(Records for the task begins)

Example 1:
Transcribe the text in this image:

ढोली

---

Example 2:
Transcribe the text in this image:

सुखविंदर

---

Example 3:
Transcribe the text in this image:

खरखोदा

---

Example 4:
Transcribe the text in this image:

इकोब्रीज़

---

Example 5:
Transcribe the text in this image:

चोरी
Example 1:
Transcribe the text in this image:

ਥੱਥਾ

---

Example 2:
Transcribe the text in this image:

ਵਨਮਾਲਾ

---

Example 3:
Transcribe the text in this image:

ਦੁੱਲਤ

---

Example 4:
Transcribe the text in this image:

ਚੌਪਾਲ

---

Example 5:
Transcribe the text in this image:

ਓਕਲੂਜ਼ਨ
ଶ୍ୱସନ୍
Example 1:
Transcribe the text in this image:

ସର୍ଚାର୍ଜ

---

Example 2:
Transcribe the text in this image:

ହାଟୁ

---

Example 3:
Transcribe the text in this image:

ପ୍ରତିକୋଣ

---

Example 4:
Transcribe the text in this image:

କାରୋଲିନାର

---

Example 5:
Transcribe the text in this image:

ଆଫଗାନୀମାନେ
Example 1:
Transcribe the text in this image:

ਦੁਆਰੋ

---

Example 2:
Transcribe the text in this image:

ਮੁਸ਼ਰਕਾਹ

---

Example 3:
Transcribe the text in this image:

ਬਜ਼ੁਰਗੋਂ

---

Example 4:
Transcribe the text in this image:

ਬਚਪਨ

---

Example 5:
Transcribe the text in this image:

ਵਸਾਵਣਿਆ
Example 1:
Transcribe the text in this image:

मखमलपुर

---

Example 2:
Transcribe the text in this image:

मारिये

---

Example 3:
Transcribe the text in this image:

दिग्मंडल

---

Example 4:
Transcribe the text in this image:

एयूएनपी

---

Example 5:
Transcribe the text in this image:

(Records for the task ends)

■ Your task: Exact repetition of every record is required.

■ Reply to the exercise:
Example 1:
Transcribe the text in this image:

ढोली

---

Example 2:
Transcribe the text in this image:

सुखविंदर

---

Example 3:
Transcribe the text in this image:

खरखोदा

---

Example 4:
Transcribe the text in this image:

इकोब्रीज़

---

Example 5:
Transcribe the text in this image:

चोरी
Example 1:
Transcribe the text in this image:

ਥੱਥਾ

---

Example 2:
Transcribe the text in this image:

ਵਨਮਾਲਾ

---

Example 3:
Transcribe the text in this image:

ਦੁੱਲਤ

---

Example 4:
Transcribe the text in this image:

ਚੌਪਾਲ

---

Example 5:
Transcribe the text in this image:

ਓਕਲੂਜ਼ਨ
ଶ୍ୱସନ୍
Example 1:
Transcribe the text in this image:

ସର୍ଚାର୍ଜ

---

Example 2:
Transcribe the text in this image:

ହାଟୁ

---

Example 3:
Transcribe the text in this image:

ପ୍ରତିକୋଣ

---

Example 4:
Transcribe the text in this image:

କାରୋଲିନାର

---

Example 5:
Transcribe the text in this image:

ଆଫଗାନୀମାନେ
Example 1:
Transcribe the text in this image:

ਦੁਆਰੋ

---

Example 2:
Transcribe the text in this image:

ਮੁਸ਼ਰਕਾਹ

---

Example 3:
Transcribe the text in this image:

ਬਜ਼ੁਰਗੋਂ

---

Example 4:
Transcribe the text in this image:

ਬਚਪਨ

---

Example 5:
Transcribe the text in this image:

ਵਸਾਵਣਿਆ
Example 1:
Transcribe the text in this image:

मखमलपुर

---

Example 2:
Transcribe the text in this image:

मारिये

---

Example 3:
Transcribe the text in this image:

दिग्मंडल

---

Example 4:
Transcribe the text in this image:

एयूएनपी

---

Example 5:
Transcribe the text in this image:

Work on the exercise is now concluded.